Bryant Op Ed on Community Reinvestment Program

Recently, House Aging Committee Chairwoman Anna Moeller (D-Elgin) penned an op-ed criticizing the Illinois Department on Aging for its decision to implement the Community Reinvestment Program in place of the existing Community Care Program. As the Minority Spokesperson for the Committee on Aging, I felt that Rep. Moeller’s criticisms were unfair and deserved a response.

While it’s true that our state’s budget situation in recent years has contributed to funding challenges for the Community Care Program, providers have also been faced with rapidly increasing numbers of older adults and limited resources with which to serve them. Many throughout the provider network understand that the State cannot sit by and do nothing to address the growing senior population and the corresponding increase in demand for services.

In response to shifting demographics, the Illinois Department on Aging has come up with a way to address the projected growth in our aging community that will allow the State of Illinois to continue to serve this population, regardless of their Medicaid eligibility status.

CRP would put Illinois in line with national trends and maintain a service package for people not eligible for Medicaid.  Currently, Illinois spends 3.7 times the national average on home and community based services for non-Medicaid eligible individuals.  CRP maintains funding at two times the national average.

Implementing the Community Reinvestment Program will provide a savings to the state of $120 million; the $120 million in savings realized through CRP comes from the flexibility of services that the Department of Aging is able to provide. These savings enable funding to be stretched to cover clients with greater needs or even new clients.

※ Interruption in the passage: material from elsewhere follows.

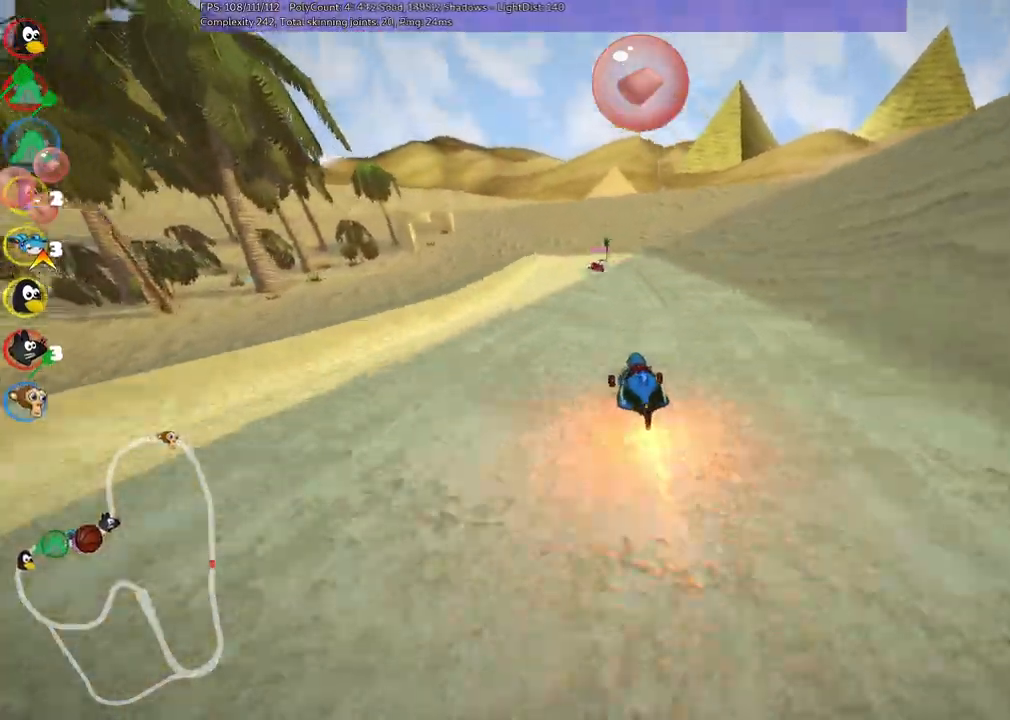
{"keys": ["m", "right", "up"], "events": [[183, "left", "down"], [283, "left", "up"]]}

The Department on Aging has shown a commitment to fulfilling its mission to support seniors to live independently in their own homes and communities. As with CCP, seniors transitioning to CRP will be provided with a broad array of community services and support as their plan-of-care is determined.
It is vitally important to understand that clients remain the final decision makers regarding their care plans and are not unwillingly bound to a plan of care.

All seniors in CRP will continue to receive services based on their level of unmet needs. The Community Reinvestment Program is designed to be a highly individualized and person-centered program. Everyone’s needs are different and every senior in the program will receive the services they require to stay in their homes longer. If seniors that have higher incomes would like to purchase additional services, they will be provided the opportunity to do that through the same provider network and at the same cost the state pays.

California’s answer to a massive budget deficit was to serve Medicaid only; Illinois has decided to continue serving Medicaid clients, but we must do so in a way that is responsible and will allow us to maintain services and increase our ability to serve new clients.

The Department on Aging has continually engaged with the provider network throughout this process and solicited input to minimize the impact of such a significant undertaking. Homemakers remain an integral part of the services provided to clients of the Department on Aging and are among the core services offered under CCP and CRP.

However, there are some services that homemakers simply cannot provide such as home modifications (e.g., grab bars), assistive technology (e.g., walking canes, tub transfer benches) and medication management – all services offered through the Community Reinvestment Program.

The Community Reinvestment Program uses the same, established Aging network and the same care coordinators that are currently in place to work with seniors and providers to develop their plan of care. CRP was designed with the flexibility to address the specific needs of Illinoisans using the existing provider network structure.

After administering a successful demonstration program which established a framework for providing a larger menu of services with minimal bureaucracy, the Department was able to blend the successful models used by other states and the documented successes of the Flexible Senior Services Demonstration program and the Nursing Home Deflection Pilot program to create the Community Reinvestment Program.

Providing our seniors more flexible options for the services they need is not only beneficial to them, but it’s also essential for the sustainability of all of Illinois’ social services programs. Finding new, innovative and cost-efficient ways to serve clients and increase the menu of options they can choose from to address their unmet needs is long overdue and is a necessary step to provide the best possible service to Senior citizens who need help.